(5 / 5) Un’inquietante inchiesta sul mondo delle baby miss


Baby miss, giovani modelli e aspiranti lolite, tutti giovanissimi, tutti buttati dai genitori nel “tritacarne” dei concorsi di bellezza e delle sfilate di moda. È un argomento che mi ha sempre incuriosita anche perché capita di affrontarlo o comunque osservarlo sempre più spesso – anche nel piccolo della vita quotidiana – e dunque quando ho visto “Bellissime” di Flavia Piccinni (Fandango Libri, 2017) al Salone del Libro di Torino, non ho potuto fare a meno di acquistarne una copia. E ve lo garantisco, dopo aver letto questo libro non sono più riuscita a guardare nello stesso modo le fotografie pubblicitarie dei piccoli modelli sulle riviste o all’interno dei negozi.

Ecco tre buoni motivi per leggerlo:

1 Perché, come dicevo prima, spesso mi è capitato di riflettere su quanto, al giorno d’oggi (sì, lo so, fa molto “vecchia”) i bambini stiano gradualmente perdendo la loro infanzia. Diventano loro malgrado piccoli adulti. Non si gioca più, in compenso si inseguono i sogni dei genitori, le aspettative di mamme e papà che proiettano sui figli quello che loro avrebbero voluto fare da giovani. Non ci sono più i ritmi del gioco ma quelli del lavoro, dei sacrifici per diventare famosi, della competizione. Non c’è più “Da grande voglio fare l’astronauta/la maestra/la veterinaria” ma “Da grande voglio fare la showgirl”. Tutto questo presto, sempre più presto. Lo noto sempre di più: forse ci avete pensato anche voi.

2C’è anche molto altro, dietro a questi casting per diventare divi in miniatura, oltre all’esasperazione e ai ritmi frenetici degli adulti in cui questi bimbi vengono sballottati e fotografati mentre scimmiottano i “grandi” a volte fino all’eccesso (come i casi delle bambine iper truccate che assumono pose sensuali e altro), e parlo dei valori. È il trionfo dell’apparenza elevato all’ennesima potenza. C’è l’idea di fondo che vali solo se appari, e prima appari e meglio è. C’è l’idea di fondo che solo i bambini belli (che poi, chi decide chi o cosa è bello?) possono essere felici. C’è l’idea di fondo che questi piccoli modelli vengono incasellati fin da piccolissimi in ruoli costruiti da qualcun altro, che diventano una prigione. C’è (anche) l’idea di fondo che se non vieni selezionato è un fallimento, e mamma e papà ci rimarranno male. E ha molto a che fare con la costruzione dell’immaginario dei bambini, e con quello che diventeranno tra 30-40 anni.

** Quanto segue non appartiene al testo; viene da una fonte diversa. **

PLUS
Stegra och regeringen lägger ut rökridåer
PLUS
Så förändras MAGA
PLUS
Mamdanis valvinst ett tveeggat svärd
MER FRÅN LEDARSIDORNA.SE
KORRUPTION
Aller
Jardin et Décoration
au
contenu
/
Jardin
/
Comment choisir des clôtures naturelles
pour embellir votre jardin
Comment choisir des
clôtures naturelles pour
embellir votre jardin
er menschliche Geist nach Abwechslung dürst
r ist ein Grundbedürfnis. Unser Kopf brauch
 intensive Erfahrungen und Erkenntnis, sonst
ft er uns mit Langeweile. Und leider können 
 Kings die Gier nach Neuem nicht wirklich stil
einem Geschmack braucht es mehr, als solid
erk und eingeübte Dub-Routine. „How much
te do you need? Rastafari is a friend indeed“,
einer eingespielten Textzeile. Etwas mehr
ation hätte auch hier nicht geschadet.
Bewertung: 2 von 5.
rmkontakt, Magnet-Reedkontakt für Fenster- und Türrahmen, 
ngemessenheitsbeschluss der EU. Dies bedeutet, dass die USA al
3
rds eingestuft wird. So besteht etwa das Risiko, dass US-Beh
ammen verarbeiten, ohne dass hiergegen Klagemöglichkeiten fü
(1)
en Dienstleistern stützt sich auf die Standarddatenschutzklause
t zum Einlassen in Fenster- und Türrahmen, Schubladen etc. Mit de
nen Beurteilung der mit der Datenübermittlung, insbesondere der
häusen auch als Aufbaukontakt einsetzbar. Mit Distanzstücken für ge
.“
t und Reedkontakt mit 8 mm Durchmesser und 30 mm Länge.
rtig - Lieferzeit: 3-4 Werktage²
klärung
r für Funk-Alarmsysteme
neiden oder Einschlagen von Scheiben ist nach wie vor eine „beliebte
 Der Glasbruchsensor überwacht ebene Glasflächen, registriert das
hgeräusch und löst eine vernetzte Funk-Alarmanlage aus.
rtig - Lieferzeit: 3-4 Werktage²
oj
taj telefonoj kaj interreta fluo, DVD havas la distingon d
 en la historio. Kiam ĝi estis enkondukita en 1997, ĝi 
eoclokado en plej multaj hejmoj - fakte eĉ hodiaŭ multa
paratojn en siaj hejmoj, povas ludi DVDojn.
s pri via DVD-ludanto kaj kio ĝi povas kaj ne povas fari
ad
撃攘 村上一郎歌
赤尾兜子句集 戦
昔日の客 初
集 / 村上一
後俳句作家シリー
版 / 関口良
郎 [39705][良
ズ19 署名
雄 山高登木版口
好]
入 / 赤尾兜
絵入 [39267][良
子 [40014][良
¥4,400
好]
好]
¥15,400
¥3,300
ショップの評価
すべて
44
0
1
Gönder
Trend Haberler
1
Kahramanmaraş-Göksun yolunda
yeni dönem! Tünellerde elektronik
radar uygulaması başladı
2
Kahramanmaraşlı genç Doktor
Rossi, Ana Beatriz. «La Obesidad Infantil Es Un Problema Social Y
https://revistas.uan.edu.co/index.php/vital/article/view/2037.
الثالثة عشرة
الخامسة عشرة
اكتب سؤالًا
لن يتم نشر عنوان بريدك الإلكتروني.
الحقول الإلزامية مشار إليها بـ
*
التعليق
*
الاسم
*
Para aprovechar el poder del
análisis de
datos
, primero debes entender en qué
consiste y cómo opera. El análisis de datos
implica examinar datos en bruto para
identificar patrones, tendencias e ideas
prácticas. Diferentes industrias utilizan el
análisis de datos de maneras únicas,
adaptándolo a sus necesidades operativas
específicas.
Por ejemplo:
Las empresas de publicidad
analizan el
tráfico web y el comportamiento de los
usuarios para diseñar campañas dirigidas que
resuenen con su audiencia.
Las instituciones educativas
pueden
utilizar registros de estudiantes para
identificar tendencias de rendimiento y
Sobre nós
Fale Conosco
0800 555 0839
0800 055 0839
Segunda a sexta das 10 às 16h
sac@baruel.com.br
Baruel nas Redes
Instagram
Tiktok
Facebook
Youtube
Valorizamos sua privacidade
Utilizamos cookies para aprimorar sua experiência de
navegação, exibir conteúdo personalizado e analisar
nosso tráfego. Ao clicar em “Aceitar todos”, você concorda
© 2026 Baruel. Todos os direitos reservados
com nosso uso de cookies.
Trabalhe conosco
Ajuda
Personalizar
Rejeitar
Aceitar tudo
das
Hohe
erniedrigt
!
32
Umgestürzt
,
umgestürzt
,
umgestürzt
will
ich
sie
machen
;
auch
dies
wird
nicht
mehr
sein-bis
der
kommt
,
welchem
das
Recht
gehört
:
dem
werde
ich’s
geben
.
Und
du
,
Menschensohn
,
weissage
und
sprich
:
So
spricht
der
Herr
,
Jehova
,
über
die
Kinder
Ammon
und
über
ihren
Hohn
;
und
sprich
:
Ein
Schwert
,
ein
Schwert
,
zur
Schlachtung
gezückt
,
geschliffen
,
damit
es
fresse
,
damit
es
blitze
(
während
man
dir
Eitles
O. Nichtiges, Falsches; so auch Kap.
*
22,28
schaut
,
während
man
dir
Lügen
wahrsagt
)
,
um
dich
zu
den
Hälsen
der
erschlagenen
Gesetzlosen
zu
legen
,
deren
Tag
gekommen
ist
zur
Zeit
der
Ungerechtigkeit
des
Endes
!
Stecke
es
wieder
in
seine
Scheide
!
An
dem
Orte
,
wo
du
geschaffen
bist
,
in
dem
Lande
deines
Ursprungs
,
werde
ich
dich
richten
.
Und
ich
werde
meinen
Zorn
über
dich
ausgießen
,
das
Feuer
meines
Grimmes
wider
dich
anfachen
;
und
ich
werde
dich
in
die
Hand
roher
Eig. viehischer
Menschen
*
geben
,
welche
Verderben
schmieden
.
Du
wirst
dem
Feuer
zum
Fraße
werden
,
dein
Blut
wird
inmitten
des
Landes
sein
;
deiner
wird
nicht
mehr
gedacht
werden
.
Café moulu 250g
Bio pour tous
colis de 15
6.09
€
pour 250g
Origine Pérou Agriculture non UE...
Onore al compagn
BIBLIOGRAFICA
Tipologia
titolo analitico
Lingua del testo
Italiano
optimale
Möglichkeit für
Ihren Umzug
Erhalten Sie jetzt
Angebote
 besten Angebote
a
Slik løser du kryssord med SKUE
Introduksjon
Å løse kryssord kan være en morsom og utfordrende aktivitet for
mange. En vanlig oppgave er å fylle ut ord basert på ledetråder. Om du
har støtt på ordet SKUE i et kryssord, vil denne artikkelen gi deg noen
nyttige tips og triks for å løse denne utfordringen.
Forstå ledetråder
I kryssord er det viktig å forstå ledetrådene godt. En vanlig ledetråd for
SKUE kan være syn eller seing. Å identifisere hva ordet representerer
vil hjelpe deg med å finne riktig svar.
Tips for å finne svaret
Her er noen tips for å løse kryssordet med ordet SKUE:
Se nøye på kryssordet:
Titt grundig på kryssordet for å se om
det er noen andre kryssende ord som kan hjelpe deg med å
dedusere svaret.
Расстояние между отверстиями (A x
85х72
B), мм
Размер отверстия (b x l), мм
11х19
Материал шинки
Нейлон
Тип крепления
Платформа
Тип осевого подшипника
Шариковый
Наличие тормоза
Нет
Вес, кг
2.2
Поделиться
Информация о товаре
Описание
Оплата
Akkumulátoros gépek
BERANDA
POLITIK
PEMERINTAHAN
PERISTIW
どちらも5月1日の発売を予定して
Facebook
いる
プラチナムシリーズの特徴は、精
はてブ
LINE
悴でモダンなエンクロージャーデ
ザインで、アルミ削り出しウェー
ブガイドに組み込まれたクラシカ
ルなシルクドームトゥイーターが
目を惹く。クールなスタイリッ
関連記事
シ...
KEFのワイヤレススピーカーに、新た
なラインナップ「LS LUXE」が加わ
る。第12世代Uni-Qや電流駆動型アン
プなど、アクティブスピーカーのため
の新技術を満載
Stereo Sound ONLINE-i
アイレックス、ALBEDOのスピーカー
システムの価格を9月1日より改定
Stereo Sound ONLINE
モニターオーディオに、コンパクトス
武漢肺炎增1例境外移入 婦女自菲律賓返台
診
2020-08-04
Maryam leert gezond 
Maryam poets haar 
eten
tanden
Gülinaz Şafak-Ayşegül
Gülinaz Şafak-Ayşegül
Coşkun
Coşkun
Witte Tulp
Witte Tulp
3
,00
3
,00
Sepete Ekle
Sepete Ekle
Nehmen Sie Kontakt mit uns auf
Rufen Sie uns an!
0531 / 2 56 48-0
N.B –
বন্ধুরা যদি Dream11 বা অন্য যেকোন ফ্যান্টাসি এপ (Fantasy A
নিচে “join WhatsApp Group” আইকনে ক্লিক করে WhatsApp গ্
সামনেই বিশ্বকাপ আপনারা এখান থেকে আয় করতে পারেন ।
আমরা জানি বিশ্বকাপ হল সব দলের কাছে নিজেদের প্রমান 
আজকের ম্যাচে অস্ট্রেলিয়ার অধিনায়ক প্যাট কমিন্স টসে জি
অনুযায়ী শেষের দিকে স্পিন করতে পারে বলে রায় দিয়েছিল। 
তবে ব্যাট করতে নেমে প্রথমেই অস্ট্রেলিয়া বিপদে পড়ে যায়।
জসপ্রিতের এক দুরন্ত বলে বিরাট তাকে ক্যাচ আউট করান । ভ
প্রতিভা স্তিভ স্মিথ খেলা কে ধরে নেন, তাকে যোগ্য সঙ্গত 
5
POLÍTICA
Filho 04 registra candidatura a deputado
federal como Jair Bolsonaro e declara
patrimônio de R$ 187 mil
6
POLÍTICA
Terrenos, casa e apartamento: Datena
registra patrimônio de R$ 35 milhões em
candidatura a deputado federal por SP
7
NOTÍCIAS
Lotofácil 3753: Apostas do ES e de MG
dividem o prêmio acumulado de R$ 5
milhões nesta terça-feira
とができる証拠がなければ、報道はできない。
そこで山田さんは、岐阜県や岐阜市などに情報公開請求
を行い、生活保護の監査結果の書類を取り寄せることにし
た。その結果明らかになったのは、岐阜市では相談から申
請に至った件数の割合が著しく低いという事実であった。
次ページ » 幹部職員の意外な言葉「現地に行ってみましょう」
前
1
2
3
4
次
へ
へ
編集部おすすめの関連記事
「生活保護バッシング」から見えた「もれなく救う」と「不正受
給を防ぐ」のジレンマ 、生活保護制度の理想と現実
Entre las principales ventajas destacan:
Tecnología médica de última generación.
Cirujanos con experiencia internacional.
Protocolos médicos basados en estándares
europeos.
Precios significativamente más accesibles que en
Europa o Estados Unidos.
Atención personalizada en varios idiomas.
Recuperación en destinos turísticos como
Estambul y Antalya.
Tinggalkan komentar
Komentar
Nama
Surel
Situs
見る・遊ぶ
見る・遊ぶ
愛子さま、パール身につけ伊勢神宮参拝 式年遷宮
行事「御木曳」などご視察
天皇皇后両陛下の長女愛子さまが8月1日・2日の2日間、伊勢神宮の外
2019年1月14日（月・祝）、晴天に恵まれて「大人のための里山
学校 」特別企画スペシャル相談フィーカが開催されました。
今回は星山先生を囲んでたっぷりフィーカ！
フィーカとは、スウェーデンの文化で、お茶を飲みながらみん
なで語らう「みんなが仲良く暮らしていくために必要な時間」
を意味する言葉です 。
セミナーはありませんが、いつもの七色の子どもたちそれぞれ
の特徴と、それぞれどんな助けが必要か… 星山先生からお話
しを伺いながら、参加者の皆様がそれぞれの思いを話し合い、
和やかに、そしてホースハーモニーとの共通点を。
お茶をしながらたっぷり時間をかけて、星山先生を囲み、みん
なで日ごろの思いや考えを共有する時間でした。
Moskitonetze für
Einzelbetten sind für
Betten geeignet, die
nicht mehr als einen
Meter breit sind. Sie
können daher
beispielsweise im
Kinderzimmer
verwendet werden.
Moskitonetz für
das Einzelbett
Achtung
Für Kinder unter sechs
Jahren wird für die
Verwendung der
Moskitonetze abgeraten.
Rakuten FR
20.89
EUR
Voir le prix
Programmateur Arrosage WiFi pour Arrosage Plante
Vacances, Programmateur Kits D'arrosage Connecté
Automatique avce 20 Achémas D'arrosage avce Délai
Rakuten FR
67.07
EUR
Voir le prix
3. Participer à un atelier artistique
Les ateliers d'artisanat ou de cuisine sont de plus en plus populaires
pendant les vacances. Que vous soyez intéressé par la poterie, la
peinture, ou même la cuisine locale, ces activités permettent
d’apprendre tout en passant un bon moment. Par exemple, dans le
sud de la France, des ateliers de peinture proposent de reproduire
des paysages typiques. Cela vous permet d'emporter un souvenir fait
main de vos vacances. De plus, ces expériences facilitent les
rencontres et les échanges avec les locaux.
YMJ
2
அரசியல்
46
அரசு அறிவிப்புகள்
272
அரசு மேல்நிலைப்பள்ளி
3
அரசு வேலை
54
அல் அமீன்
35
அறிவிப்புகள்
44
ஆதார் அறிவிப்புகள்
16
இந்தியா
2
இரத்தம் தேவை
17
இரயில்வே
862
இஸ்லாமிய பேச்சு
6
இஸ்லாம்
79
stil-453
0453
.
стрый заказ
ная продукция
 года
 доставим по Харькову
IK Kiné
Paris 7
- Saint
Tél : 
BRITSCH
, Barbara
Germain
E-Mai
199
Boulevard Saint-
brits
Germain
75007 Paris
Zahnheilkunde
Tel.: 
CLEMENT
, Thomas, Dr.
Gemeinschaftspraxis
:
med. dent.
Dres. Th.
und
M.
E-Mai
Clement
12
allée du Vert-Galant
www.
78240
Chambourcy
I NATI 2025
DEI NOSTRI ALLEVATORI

3 Infine, perché l’autrice è una giornalista che collabora con numerosi giornali, ha scritto diversi reportage ed è autrice di documentari, e ha scritto questo libro intervistando genitori, bambini, organizzatori di selezioni, agenzie, fingendosi mamma e infiltrandosi alle sfilate: è un lavoro accurato e il suo stile è divulgativo, scorrevole, proprio di chi ha la necessità per lavoro di raccontare storie, e di farlo in maniera chiara e comprensibile. Insomma pur trattando argomenti importanti e delicati si legge con facilità.